This film’s a beauty – though the leading lady is a real cow
Dir Kelly Reichardt Starring John Magaro, Orion Lee, Toby Jones, Ewen Bremner, René Auberjonois, Scott Shepherd, Gary Farmer, Lily Gladstone, Alia Shawkat
The titular role in Kelly Reichardt’s wonderful new film is taken by a bovine character actress called Evie. She plays the first cow to make it to the Oregon Territory during the 1820s, a time when the competitive fur trade – “soft gold”, as they called it – brought settlers to the area from far and wide.
We only get two glimpses of Evie in the film’s first hour. What’s more on our minds is the friendship of two newly acquainted men: Cookie Figowitz (John Magaro), an apprentice baker; and King Lu (Orion Lee), a Chinese fugitive who is found by Cookie crouching naked in the bushes, having narrowly escaped the clutches of some murderous Russian rivals.
Drawn, hesitantly at first, to each other’s company, they come up with a business idea. Tasty food in the region is scarce, unless you’re partial to squirrels or flour-and-water bread. But with the addition of milk – which only this one cow is capable of providing – Cookie is able to make superior oily cakes. The only problem? The milk is not theirs, and they’ve been creeping into the woods at night to poach it.

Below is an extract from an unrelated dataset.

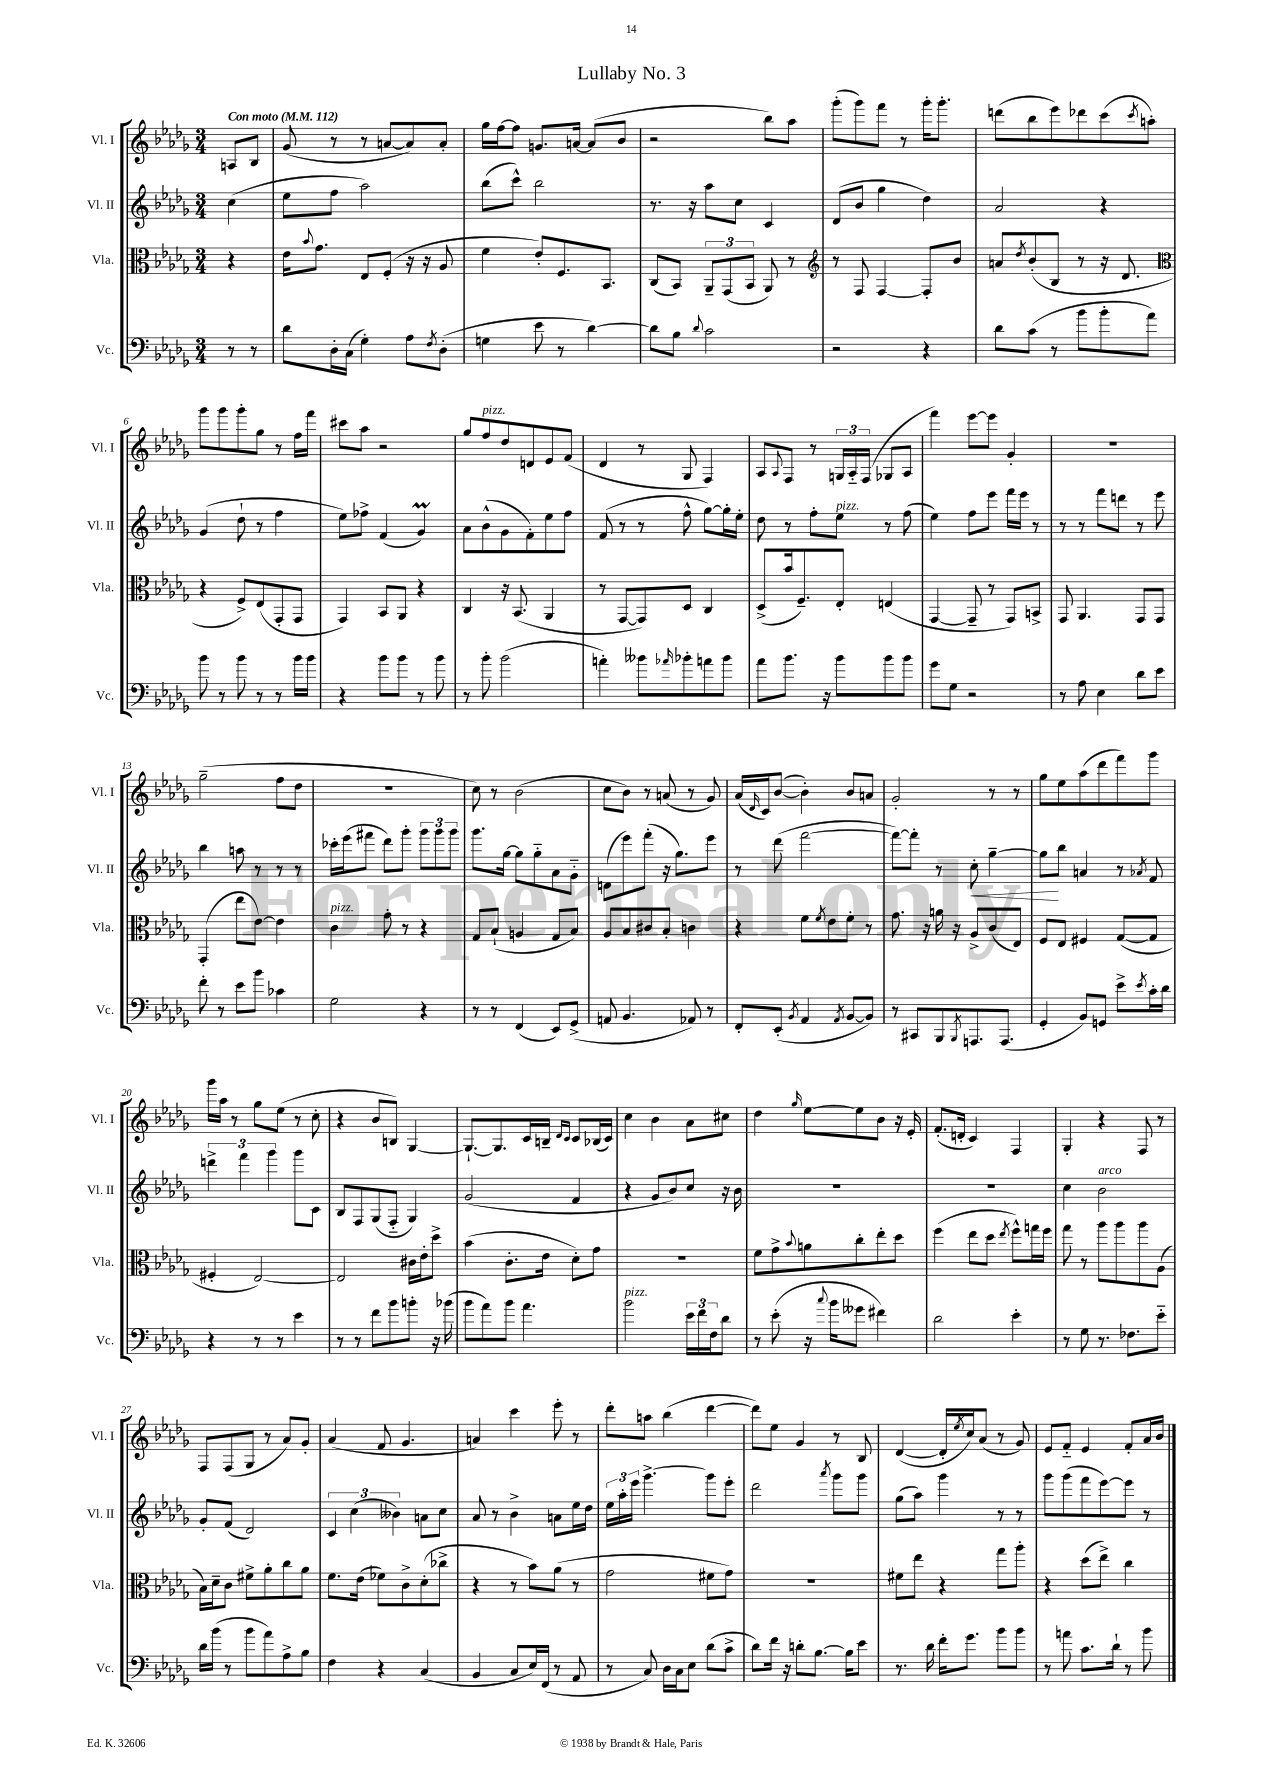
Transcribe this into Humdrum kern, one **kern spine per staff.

Subtext alert: it’s surely no coincidence that the cow’s oblivious owner, a dapper Englishman played with deft control by Toby Jones, uses the exclamation “Capital!” when a commission goes his way. Cookie and King Lu talk several times about making their way up from nothing, the struggle of this process, and their plans for the future. The oily cake earnings are essentially a start-up fund, but we begin to dread them pushing their luck.
The first scene between Evie and Magaro, who sidles up beside her like an awkward suitor in the dark, is a real beauty. “Hello, how are you?” he asks quaveringly, keen to make a good impression. “Sorry about your husband…” From roughly this point on, Reichardt’s stealthy, resonant, and finally riveting film – based on a 2008 novel, The Half Life, by her regular screenwriting partner Jon Raymond – has you in the palm of its hand. Magaro, acing his role, gives Cookie a wariness and interesting unknowability, while Reichardt could hardly have cast a subtler or better performer than Lee, a British actor in a major breakthrough.
The obvious companion piece among this director’s films has got to be Meek’s Cutoff (2010), her filigreed wagon-trail western, but I prefer this by a distance: the heart-in-mouth plotting carrying us through the last part, to a pitch-perfect final shot, is a steady shift she manages exquisitely.
All dairy might be theft, as Evie could protestingly moo to Cookie Figowitz if she felt like it, but at least their arrangement is friendly – more than can be said for biped property rights in this lawless age, or in any age at all.